In this blog post, co-authors Catherine Brentnall and David Higgins reflect on their interest in how educators change themselves and their practice in a multi-crisis environment. This is the focus of their research paper “Entrepreneurship Educators in an Age of Climate and Ecological Breakdown”, which is published in Entrepreneurship Education and Pedagogy.
Climate and ecological breakdown was the starting point and motivation for our research. An assumption we set out in the paper is that we are existing on a planet that is facing the immediate consequences and long term implications of ecological overshoot. Increasingly, extreme weather events and record temperatures interact with natural resource depletion and existing social inequalities to create misery and harm for half the world’s population. Business as Usual is the term that is used for the economic system where powerful and affluent countries seek to maintain this status quo – and social tolerance towards it – rather than securing communal benefits. As Entrepreneurship Educators – people who teach and research in areas including ideation, start-up and entrepreneurship – we wanted to capture the lived experience of trying to change ourselves and our practice in this context. Our situation is likely to feel familiar to increasing numbers of educators in entrepreneurship and other business-related disciplines. People are finding themselves increasingly aware of the seriousness of the climate and ecological breakdown and yet trapped in norms and practice which support Business as Usual. We explore: how do we move on?
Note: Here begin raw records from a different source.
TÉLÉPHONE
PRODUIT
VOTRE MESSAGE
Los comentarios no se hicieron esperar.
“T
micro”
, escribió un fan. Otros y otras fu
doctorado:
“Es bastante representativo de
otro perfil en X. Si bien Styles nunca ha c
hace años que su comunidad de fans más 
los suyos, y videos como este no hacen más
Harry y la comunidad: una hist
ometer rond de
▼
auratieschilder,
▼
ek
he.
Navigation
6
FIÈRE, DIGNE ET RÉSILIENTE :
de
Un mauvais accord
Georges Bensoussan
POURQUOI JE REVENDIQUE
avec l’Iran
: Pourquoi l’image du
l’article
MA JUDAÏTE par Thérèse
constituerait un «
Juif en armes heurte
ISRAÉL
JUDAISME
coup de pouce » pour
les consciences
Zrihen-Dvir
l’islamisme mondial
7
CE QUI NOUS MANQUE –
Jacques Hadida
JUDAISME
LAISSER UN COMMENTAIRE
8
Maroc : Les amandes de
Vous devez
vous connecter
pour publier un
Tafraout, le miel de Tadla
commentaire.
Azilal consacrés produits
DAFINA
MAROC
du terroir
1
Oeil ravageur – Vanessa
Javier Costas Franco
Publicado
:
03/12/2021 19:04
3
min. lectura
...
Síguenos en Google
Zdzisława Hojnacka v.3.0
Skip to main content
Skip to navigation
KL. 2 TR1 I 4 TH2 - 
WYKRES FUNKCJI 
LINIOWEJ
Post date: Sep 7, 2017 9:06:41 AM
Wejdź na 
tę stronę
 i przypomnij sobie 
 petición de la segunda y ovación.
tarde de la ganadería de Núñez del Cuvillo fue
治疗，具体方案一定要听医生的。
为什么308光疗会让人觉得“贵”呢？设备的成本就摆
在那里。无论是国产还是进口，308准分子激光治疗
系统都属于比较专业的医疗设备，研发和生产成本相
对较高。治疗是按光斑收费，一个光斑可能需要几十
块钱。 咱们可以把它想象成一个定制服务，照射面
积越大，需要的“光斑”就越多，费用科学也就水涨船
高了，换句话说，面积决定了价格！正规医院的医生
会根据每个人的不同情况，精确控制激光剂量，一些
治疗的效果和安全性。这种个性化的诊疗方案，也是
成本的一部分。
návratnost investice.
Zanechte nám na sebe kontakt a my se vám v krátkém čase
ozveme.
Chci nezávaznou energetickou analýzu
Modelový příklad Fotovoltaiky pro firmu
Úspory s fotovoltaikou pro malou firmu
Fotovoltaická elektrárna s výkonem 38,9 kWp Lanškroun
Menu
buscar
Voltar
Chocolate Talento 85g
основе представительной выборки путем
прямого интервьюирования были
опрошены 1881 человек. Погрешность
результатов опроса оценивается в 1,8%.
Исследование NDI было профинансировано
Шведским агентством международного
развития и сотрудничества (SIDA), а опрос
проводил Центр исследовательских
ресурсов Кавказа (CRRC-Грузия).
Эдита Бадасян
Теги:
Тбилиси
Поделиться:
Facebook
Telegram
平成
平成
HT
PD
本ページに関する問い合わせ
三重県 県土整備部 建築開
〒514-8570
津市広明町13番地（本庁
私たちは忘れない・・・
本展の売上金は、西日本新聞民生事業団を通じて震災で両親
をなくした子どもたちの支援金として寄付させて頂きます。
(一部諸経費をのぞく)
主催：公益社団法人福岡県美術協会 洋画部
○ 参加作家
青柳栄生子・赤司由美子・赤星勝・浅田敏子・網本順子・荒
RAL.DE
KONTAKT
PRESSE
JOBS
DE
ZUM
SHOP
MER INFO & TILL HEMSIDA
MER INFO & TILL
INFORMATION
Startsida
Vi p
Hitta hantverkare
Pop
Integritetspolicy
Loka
And we illuminate action that people and organizations are taking to develop their practice and our field.
Our approach was influenced by recent demands for change in entrepreneurship and enterprise education. Influential work we connect the study to are: Loi et al.’s 2021 paper about entrepreneurship education being at a crossroads; Dodd et al.’s 2022 paper about transforming enterprise education in the face of the multi-crisis environment; Klapper and Fayolle’s 2023 study which showed there are many calls for transformed practice but few practical examples, and Hoppe and Namdar’s 2023 paper calling for entrepreneurship education for a better world.
In the paper we note that writing about climate change has been criticized for being too scientific and not communicating enough urgency or being too depressing and diminishing agency. Related to this, a contribution of the paper is in its attempt to write differently (Gilmore et al., 2019). We present action-based accounts which are descriptions of people and organizations taking action in the face of unsustainability and interpret these from a dialogic perspective. The style is not linear and dispassionate, but rather communicates care and elevates human agency.
As well as putting words to people’s experiences of dissonance and a desire for change, there are various concepts in the paper which may be a source of agency for educators and scholars. The two loops model of change (see image), describes the need to compost a dying system; the meta-crisis speaks to the crisis of imagination which surrounds and underpins the multi-crisis environment, and time between worlds articulates the role education can play in comprehending truth and complexity and questioning the purpose of existence. Ultimately, these concepts speak to shifting inner worlds and provide language and perspectives for how change happens through people changing themselves.